## Your assignment
Provide the number of lines in the entries below containing "March", with no further words.

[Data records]
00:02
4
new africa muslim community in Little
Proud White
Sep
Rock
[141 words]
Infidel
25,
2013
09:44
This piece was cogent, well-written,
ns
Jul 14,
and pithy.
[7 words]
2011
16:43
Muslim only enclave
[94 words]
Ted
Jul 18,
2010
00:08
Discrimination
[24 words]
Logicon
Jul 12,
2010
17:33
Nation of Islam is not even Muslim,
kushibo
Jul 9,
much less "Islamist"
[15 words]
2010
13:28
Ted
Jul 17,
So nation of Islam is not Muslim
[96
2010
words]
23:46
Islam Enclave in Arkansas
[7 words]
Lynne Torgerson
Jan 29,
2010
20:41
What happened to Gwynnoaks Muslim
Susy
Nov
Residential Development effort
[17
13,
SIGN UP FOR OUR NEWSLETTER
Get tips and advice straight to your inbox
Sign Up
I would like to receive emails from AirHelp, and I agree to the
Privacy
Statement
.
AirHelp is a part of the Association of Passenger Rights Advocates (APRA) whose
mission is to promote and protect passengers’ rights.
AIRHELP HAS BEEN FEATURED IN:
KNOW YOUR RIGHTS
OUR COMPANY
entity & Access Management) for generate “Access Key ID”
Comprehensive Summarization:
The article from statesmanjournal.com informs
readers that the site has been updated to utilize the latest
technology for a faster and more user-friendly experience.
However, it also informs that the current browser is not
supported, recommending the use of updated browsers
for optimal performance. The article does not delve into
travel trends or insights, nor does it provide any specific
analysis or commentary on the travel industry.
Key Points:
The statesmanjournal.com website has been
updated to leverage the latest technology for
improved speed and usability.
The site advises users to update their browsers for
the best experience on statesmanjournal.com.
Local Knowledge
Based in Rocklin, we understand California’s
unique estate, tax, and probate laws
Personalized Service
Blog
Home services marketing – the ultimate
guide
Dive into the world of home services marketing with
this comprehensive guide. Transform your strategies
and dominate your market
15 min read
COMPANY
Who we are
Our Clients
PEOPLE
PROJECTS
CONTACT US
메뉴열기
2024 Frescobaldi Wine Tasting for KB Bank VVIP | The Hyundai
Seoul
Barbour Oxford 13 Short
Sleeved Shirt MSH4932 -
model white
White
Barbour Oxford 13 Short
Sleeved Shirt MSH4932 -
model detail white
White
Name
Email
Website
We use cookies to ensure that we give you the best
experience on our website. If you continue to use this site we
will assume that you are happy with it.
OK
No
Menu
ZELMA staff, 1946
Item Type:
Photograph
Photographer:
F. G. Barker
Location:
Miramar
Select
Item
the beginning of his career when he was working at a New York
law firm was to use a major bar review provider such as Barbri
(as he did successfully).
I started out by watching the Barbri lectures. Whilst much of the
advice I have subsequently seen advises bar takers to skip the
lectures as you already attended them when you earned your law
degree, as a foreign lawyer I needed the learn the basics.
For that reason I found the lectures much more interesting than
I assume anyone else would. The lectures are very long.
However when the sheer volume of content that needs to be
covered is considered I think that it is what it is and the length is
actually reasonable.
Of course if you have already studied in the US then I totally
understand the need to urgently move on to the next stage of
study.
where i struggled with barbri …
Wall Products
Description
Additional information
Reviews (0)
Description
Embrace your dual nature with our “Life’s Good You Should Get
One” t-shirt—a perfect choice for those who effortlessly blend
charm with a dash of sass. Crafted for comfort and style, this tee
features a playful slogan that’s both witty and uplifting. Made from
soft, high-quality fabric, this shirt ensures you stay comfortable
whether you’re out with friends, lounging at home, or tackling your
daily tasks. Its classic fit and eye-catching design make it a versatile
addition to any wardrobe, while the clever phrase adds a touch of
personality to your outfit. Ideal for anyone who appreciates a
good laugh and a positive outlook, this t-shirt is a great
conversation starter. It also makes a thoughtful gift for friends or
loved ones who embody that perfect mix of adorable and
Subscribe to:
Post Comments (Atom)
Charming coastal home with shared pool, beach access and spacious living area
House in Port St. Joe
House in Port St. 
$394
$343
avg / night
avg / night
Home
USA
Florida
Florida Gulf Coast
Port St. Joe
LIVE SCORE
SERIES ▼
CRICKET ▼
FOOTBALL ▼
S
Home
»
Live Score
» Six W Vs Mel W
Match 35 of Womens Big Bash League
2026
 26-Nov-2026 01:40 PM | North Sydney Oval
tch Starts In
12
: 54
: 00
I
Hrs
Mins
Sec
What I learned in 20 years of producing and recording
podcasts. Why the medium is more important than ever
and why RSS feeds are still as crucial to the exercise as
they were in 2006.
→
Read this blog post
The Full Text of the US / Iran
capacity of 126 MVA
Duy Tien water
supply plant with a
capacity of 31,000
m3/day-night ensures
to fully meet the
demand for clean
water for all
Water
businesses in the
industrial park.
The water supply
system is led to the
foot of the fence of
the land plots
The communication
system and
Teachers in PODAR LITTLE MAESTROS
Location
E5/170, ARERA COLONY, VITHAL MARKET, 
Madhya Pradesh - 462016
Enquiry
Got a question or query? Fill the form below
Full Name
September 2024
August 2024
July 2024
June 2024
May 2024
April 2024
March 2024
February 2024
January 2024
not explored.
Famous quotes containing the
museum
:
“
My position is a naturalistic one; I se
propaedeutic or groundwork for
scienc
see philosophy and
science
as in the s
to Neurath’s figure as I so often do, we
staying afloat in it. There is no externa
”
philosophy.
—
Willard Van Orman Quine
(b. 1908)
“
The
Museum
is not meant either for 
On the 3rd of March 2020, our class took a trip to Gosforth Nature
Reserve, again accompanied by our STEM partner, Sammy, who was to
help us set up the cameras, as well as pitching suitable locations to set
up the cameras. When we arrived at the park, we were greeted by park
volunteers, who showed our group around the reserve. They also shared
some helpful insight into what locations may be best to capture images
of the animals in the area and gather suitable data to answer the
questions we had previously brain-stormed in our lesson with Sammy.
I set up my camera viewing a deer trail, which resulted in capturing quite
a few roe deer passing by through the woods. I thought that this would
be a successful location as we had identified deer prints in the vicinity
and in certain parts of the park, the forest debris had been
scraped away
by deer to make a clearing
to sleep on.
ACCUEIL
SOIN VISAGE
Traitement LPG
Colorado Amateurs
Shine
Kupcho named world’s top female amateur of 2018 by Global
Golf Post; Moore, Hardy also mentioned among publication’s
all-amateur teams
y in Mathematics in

## Output for this task
2